Still, there are signs that Russian politics are becoming more stable. The new Duma may spend more time tackling issues, analysts say, a big change for a chamber notorious for incessant squabbling and occasional fist fights.
And while the Communists have a good chance of remaining the biggest party, centrist parties stand to do better, polls suggest, although they might not be able to form an effective alliance.
"These elections will lead to a political breakthrough," predicted Nikolai Petrov, an analyst at the Carnegie Moscow Center.
But if things are better in the new Duma, the election campaign has been full of the raucous rivalry that dominated the old chamber. In television elections ads, the main form of campaigning, parties compare their opponents to Josef Stalin and other dictators or suggest they have private yachts and own lots of stocks on Wall Street.
Parties rarely talk about platforms or how they would make life better in a land where the economy has been in decline for a decade, millions of workers go months without being paid and the health system, schools and other services are falling apart.
Instead, each party offers the same promise of tough leadership. The message appeals to many Russians, but there is also widespread disillusionment with politics.
"What's the point of voting. We need real leaders, but none of these politicians can fix things," said Mikhail Pankratov, an unemployed factory worker.
Altogether, 26 parties are competing in the election for the next Duma. Half of the Duma's 450 seats are filled on party lists, with groups getting more than 5 percent of the vote winning places. The other 225 seats are filled through races in electoral districts.
Opinion polls suggest up to sremlin Unity; the centrist, anti-Yeltsin Fatherland-All Russia; the social democratic Yabloko; the pro-market Union of Right Forces; and the bloc of flamboyant nationalist Vladimir Zhirinovsky.
The Duma has limited powers with the president appointing the prime minister and the Cabinet. It controls legislation and taxation, but the outgoing, Communist-dominated Duma spent the past four years quarreling with Yeltsin and losing every major confrontation with the president.
With Yeltsin barred from seeking a third term, the president's allies want to retain power by installing their own candidate and have seen the Duma vote as a first step.
So far, the Kremlin's choice to succeed Yeltsin is Prime Minister Vladimir Putin, whose handling of the war against rebels in Chechnya turned him overnight from a minor bureaucrat into the country's most popular politician.
The Kremlin in September formed a new political party, Unity, to offset its lack of support in the Duma. Unity, which also promises strong leadership and has the Kremlin bankrolling its huge campaign, is running neck-and-neck with the Communists, each polling between 17 percent and 20 percent, according to the most recent polls.
Putin, an ex-KGB officer who comes across as a tough leader, has backed Unity, headed by another man of action, Emergency Situations Minister Sergei Shoigu, one of the few popular ministers in the government.
The Kremlin has used state-controlled television to mount a slur campaign against the rival Fatherland-All Russia, headed by ex-Prime Minister Yevgeny Primakov and Moscow Mayor Yuri Luzhkov, both prominent presidential aspirants and Yeltsin opponents.
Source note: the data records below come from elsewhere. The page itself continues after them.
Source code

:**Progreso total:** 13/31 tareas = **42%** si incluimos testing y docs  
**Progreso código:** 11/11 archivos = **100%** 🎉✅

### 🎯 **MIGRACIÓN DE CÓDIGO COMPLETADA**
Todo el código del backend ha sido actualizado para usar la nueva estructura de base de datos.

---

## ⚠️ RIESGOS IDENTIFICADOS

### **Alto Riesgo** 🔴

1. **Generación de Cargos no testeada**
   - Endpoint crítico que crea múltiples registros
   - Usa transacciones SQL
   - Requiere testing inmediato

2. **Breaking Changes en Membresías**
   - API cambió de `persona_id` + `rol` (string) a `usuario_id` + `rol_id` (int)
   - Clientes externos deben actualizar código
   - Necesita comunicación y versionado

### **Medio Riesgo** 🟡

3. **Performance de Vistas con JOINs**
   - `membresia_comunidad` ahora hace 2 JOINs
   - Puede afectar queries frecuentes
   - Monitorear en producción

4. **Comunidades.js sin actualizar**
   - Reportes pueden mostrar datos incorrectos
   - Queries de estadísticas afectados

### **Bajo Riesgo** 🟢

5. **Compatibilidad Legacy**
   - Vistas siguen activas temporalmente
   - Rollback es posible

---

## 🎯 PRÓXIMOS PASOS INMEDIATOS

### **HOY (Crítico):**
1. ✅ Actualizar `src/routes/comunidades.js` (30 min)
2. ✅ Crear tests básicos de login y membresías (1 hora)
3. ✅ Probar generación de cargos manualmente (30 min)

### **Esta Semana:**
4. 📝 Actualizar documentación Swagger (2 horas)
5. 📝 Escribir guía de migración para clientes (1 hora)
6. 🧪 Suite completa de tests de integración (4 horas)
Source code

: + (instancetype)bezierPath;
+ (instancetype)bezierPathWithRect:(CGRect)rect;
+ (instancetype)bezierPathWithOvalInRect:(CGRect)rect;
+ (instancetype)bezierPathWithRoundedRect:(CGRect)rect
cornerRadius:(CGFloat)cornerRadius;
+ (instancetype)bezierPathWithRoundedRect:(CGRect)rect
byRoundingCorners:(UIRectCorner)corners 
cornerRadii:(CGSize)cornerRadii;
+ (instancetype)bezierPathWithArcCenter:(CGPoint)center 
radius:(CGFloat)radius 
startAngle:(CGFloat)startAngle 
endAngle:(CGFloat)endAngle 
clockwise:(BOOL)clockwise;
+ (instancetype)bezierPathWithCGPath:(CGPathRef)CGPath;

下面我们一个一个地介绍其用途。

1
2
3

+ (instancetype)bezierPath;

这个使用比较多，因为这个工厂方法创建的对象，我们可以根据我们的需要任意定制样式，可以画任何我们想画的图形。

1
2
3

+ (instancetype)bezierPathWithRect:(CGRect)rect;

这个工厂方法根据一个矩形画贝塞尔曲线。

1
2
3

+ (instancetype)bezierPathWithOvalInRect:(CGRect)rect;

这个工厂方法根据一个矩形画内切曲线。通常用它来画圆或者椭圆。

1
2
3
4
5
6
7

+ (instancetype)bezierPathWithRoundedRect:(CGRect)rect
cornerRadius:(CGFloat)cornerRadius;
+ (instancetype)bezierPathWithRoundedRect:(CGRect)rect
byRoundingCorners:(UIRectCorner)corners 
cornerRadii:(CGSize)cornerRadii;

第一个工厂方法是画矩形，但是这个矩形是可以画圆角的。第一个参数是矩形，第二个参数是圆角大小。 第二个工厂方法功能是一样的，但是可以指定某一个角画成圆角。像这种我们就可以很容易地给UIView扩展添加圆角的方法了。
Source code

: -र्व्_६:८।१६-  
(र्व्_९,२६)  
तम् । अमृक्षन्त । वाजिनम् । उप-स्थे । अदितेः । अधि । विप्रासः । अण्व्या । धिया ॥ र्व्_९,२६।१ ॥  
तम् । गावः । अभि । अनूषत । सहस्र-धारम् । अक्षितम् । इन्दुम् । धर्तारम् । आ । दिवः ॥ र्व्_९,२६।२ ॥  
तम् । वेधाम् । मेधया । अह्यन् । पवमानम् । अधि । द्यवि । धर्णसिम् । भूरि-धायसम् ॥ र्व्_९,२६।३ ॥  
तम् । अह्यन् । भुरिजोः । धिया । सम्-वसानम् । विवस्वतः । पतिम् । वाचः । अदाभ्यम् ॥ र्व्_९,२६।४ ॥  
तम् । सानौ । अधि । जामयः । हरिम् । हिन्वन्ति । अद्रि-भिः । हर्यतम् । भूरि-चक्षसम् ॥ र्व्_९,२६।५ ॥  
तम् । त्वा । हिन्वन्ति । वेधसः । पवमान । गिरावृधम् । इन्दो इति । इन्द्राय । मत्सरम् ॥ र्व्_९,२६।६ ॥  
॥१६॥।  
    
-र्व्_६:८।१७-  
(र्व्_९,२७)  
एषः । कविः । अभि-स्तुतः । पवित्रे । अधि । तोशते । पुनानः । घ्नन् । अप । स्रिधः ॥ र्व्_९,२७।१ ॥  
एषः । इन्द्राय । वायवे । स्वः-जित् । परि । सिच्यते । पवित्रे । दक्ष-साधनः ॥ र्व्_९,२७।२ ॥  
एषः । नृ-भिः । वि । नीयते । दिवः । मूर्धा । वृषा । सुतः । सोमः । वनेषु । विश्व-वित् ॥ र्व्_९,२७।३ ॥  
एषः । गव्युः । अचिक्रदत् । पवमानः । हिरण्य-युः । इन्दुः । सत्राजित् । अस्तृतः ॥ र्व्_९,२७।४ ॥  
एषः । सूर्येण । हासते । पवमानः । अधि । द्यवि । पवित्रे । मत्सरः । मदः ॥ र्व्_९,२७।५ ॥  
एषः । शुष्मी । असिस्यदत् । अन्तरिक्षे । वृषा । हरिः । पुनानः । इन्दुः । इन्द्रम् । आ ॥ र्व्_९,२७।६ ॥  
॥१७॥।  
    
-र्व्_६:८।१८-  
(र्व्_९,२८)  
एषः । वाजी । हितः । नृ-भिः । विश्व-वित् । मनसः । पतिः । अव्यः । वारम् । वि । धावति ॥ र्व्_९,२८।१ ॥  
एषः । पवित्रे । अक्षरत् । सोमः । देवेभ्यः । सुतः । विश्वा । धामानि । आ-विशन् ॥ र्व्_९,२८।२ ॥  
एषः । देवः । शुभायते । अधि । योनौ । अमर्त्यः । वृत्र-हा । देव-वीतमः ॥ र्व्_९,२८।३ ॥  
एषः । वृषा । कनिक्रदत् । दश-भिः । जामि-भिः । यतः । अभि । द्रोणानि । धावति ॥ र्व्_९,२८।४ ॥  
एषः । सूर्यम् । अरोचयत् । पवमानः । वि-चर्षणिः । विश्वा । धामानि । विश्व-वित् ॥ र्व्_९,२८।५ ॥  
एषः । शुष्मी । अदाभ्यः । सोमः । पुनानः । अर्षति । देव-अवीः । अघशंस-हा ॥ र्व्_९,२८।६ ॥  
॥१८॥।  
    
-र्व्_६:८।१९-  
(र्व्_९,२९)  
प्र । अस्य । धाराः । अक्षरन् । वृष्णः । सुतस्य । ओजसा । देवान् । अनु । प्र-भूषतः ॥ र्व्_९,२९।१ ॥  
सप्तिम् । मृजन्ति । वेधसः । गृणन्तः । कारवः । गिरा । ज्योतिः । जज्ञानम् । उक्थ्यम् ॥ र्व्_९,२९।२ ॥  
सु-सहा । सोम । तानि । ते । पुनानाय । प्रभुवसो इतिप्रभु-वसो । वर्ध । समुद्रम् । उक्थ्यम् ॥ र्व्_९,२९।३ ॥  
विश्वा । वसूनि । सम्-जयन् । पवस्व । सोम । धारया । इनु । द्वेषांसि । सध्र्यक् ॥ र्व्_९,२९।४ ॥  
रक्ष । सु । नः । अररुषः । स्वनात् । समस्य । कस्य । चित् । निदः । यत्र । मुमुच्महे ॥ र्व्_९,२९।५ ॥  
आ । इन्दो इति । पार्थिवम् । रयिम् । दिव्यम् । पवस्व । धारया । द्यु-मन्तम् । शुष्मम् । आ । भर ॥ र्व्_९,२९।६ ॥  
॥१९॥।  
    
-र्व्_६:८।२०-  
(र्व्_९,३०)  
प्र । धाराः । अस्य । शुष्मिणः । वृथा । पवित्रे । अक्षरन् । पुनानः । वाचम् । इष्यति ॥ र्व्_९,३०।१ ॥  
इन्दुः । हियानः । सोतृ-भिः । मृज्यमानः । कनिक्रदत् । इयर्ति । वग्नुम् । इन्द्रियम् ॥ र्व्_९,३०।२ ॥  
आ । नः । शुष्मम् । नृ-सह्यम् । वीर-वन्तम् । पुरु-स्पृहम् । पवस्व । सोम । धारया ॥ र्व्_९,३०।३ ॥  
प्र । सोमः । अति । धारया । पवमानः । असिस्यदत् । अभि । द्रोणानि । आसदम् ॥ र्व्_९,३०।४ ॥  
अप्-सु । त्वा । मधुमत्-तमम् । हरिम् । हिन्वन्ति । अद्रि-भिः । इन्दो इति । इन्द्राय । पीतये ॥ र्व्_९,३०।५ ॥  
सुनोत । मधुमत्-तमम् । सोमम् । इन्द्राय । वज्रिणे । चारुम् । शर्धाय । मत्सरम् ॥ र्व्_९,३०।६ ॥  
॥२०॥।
News programs on state TV allege that Luzhkov is corrupt and portray the 70-year-old Primakov as too ill to hold office.
The Kremlin's campaign appears to have worked. After briefly soaring in opinion polls during the summer, Fatherland has slumped while Unity has taken off. Some analysts warn opinion polls are too crude to be reliable or are biased, but their track record is generally good.
Despite the seamy election campaign, many analysts say democracy is taking hold because all the main political parties accept that power must be transferred by the ballot.
Voting begins in the Russian Far East at 8pm GMT today and ends at 6pm GMT tomorrow in the western region of Kalingrad. The preliminary results are expected at 7am GMT on Monday.